To avoid missing the clinical needs of these high-risk children and families, intervention needs to be systemic; thus, a broad range of action is now required. Child and adolescent psychiatrists can be a strong voice in restoring confidence and balance in this era of financial uncertainty. They can help to raise consciousness about the false association between wealth and the perception of well being in our culture as well as urge systemic change, as voiced by Dr. Robert L. Hendren, president of American Academy of Child and Adolescent Psychiatry when urging then-President-elect Obama Ito provide funding to develop community based programs based on the Federal Child and Adolescent Service System Program (CASSP). Guided by CASSP principles, it is crucial to implement a Fsafety net_ of resources in primary care, school, community, faith-based and juvenile justice programs permeated by the knowledge and research of child and adolescent psychiatry.
Thus, intervention must begin earlier. Rather than waiting to resolve problems in the traditional clinical settings, help should start in the suburban community. Proactively, casting a wider net to identify high-risk children brings youngsters and their families to the appropriate clinical services sooner. In affluent districts from elementary to high schools, youth leaders, coaches, teachers, and tutors should be trained to recognize the signs of distress in children and be available to talk without fear of criticism, judgment, or stigma. Affluent school districts can implement similar mentoring, drug prevention, mental health awareness, and media outreach programs usually limited to the urban school districts.
When therapeutic intervention is warranted, families who have focused on the pursuit of affluence may not have developed strategies to increase resilience in their children. Therefore, treatment may take the form of family therapy to identify the patterns and interactions that perpetuate problems. Family therapy takes into consideration multiple influences, including socioeconomic class, culture, ethnicity, and religion. When individual psychotherapy is the effective treatment option, the constructs of cognitive behavior therapy can help children and adults to reframe their thinking and to problem-solve so as to rebound from disappointments.

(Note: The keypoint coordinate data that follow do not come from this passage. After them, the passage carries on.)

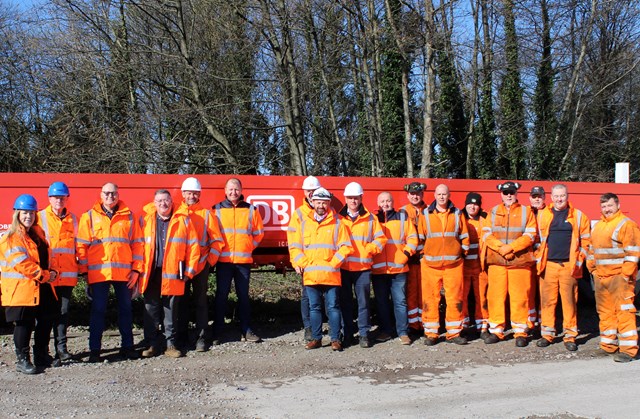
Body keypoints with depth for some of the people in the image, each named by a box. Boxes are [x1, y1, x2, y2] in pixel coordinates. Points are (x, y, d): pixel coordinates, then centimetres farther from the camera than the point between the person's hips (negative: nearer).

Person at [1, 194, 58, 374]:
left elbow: (45, 256, 20)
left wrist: (52, 272, 1)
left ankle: (41, 357, 25)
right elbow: (22, 264, -19)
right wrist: (45, 275, -16)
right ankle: (22, 361, 10)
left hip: (42, 286, 8)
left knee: (47, 320, 11)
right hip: (21, 288, -8)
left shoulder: (38, 232, 14)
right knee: (24, 324, -2)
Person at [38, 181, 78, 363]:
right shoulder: (40, 217, 2)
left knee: (63, 311, 4)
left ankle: (61, 347, 12)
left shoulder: (72, 219, 11)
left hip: (67, 274, 2)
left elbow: (77, 244, 16)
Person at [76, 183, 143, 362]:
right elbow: (81, 245, 4)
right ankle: (95, 349, 10)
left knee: (126, 309, 9)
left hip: (124, 272, 2)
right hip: (98, 272, -1)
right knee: (98, 310, 2)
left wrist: (136, 269, 1)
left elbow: (137, 244, 7)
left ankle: (127, 346, 20)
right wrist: (84, 271, -2)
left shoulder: (129, 216, 7)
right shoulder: (89, 216, 5)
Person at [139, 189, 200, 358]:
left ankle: (170, 344, 15)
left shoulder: (183, 220, 3)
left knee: (171, 311, 6)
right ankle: (152, 344, 16)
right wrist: (139, 269, -2)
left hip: (173, 275, -1)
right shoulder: (145, 220, 7)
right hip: (150, 275, 1)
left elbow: (193, 245, 2)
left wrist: (189, 270, -2)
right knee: (151, 310, 6)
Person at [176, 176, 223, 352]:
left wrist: (210, 260, -6)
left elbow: (217, 240, 2)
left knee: (201, 301, 2)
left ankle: (202, 338, 6)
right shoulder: (176, 214, 7)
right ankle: (182, 338, 15)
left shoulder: (207, 214, 3)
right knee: (182, 302, 7)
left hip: (201, 265, -1)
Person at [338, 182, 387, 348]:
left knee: (363, 301, 1)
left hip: (363, 267, 0)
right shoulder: (338, 218, 7)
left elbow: (381, 239, 6)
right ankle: (347, 333, 16)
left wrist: (369, 250, -8)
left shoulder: (370, 219, 7)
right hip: (343, 267, 1)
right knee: (345, 302, 7)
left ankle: (364, 334, 10)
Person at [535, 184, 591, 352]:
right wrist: (539, 258, 5)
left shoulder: (578, 216, 8)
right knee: (547, 300, 2)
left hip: (569, 266, -1)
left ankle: (570, 336, 8)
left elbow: (585, 240, 9)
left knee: (570, 301, 0)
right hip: (548, 265, 1)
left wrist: (579, 260, 0)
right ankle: (547, 334, 12)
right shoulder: (542, 215, 10)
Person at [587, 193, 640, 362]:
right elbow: (592, 249, 25)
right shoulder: (598, 226, 18)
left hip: (619, 277, -8)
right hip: (601, 277, 8)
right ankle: (608, 345, 20)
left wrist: (626, 274, -16)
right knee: (605, 312, 11)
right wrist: (592, 269, 16)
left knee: (624, 312, -9)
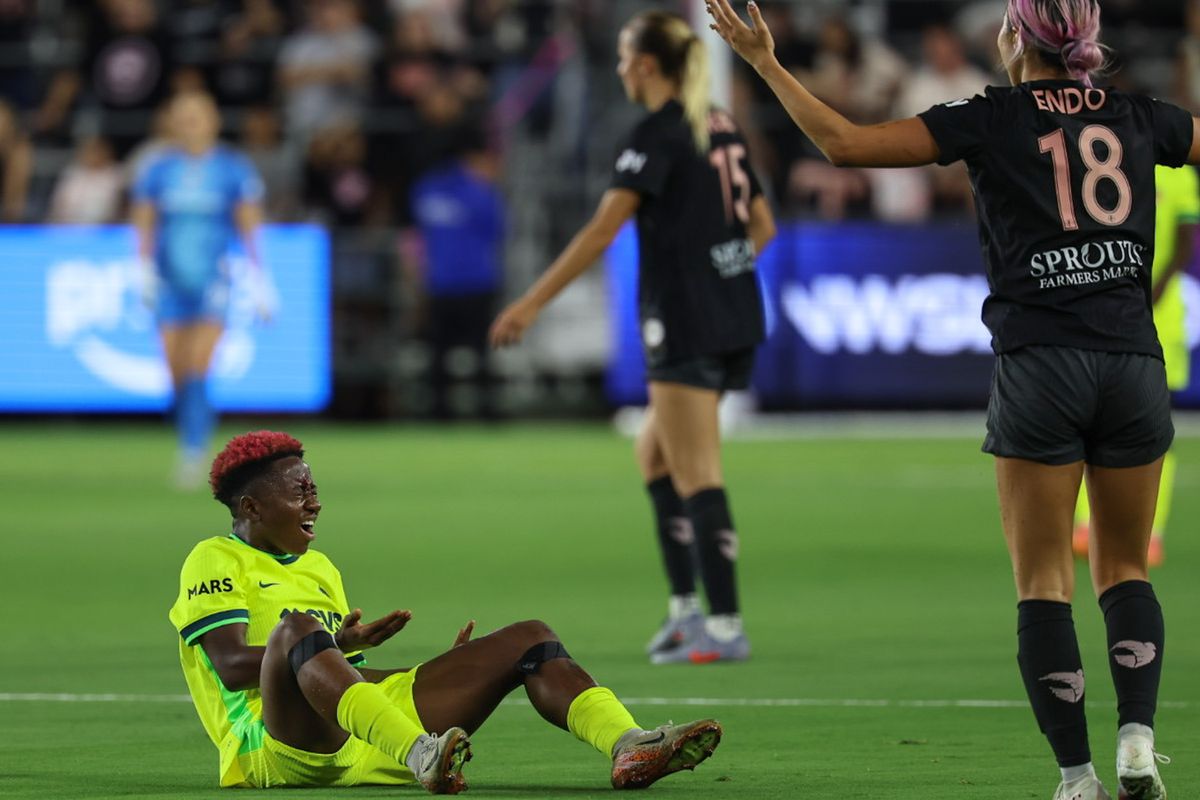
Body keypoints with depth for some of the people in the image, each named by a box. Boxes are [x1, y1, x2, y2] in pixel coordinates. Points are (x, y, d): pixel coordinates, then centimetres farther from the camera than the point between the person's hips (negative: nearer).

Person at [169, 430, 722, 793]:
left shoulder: (317, 567, 31)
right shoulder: (214, 561, 6)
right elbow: (232, 665, -11)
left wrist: (446, 677, 13)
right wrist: (335, 646, -20)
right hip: (277, 750, -7)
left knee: (528, 639, -2)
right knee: (296, 627, -39)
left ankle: (629, 747, -31)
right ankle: (421, 757, -61)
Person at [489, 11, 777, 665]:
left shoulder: (657, 134, -12)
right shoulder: (721, 128, 13)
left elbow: (602, 230, -18)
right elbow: (761, 224, 20)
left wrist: (532, 304, -18)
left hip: (686, 323, -9)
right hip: (736, 319, 9)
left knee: (696, 476, -6)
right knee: (654, 451, 18)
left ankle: (725, 626, -9)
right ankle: (685, 607, 14)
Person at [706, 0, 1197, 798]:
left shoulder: (989, 122, 1)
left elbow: (844, 140, -2)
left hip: (1039, 365, -3)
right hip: (1135, 364, 3)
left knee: (1044, 581, 3)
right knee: (1125, 568, 14)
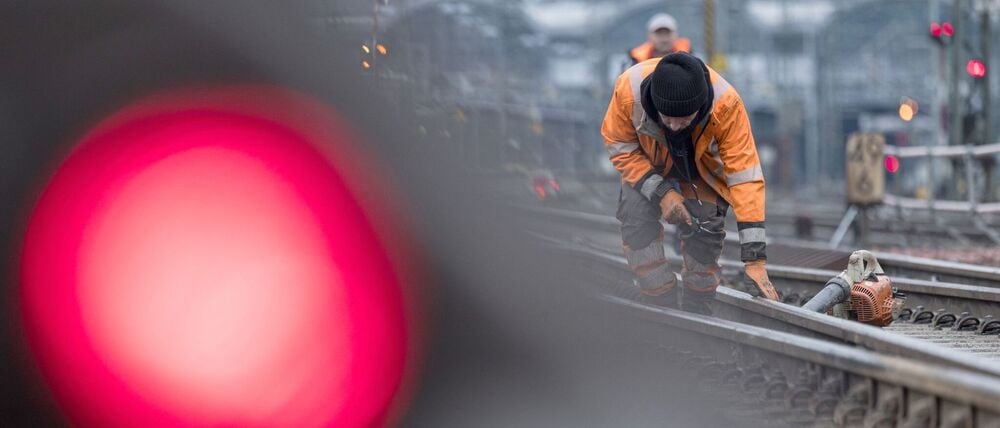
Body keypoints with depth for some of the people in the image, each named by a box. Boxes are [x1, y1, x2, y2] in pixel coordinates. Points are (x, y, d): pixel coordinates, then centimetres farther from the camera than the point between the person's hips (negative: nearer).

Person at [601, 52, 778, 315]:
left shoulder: (726, 104, -41)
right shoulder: (629, 89, -39)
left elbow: (745, 177, -38)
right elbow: (619, 147, -19)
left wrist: (754, 258, -41)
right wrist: (660, 191, -30)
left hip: (703, 169, 0)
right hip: (647, 165, 0)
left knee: (704, 232, -9)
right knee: (636, 223, -18)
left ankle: (697, 313, 12)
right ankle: (664, 307, -7)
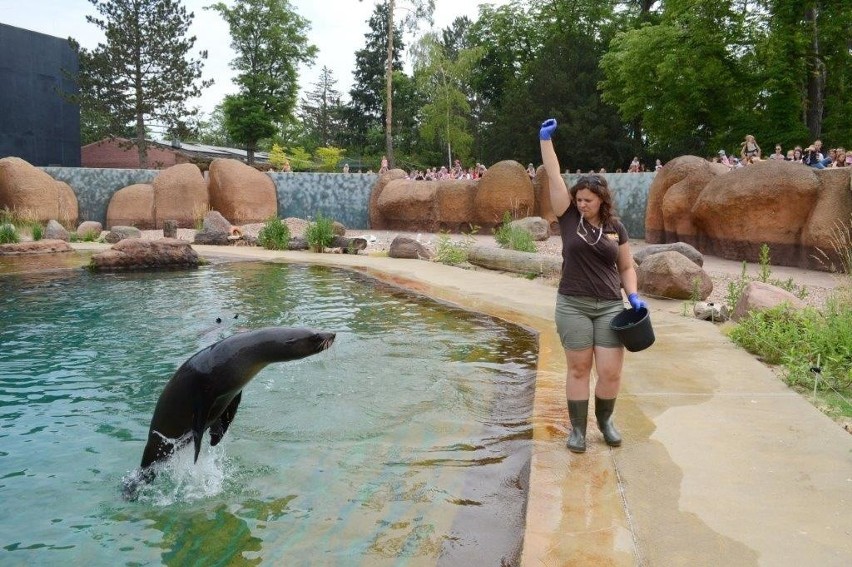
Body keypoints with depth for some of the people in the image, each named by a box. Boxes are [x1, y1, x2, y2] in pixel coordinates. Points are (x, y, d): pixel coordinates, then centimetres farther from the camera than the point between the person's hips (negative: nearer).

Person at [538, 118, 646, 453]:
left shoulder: (616, 228, 5)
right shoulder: (569, 218, 0)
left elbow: (626, 268, 13)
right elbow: (554, 177, -5)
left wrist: (633, 296, -2)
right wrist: (546, 139, -7)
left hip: (610, 306, 2)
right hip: (573, 306, -1)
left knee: (611, 372, 0)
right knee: (578, 368, 4)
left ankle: (605, 419, 27)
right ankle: (577, 428, 17)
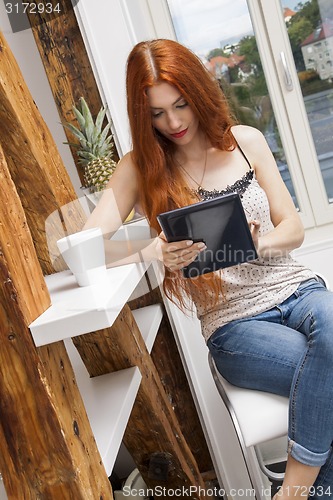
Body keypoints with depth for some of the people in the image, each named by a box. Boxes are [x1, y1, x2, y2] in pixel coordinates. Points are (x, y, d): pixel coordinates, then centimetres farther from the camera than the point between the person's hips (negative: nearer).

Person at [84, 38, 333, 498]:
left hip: (294, 289, 3)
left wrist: (256, 242, -18)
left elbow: (293, 230, 6)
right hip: (234, 323, -2)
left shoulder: (246, 141, 6)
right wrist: (154, 251, -29)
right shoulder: (141, 167, 1)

In summary, the focus of this discussion is to acknowledge an increased health risk to some of the formerly affluent during the economic downfall and to stress the critical demand for clinical and community action plans to help families adjust to the new reality. Child and adolescent psychiatrists and other mental health professionals, educators, spiritual advisors, and community leaders must now establish more proactive and systemic roles by acknowledging the emergent risks in our children and families; by establishing dialogue, minimizing stigma attached to requesting help; and by guiding youth and families to obtain the help they need.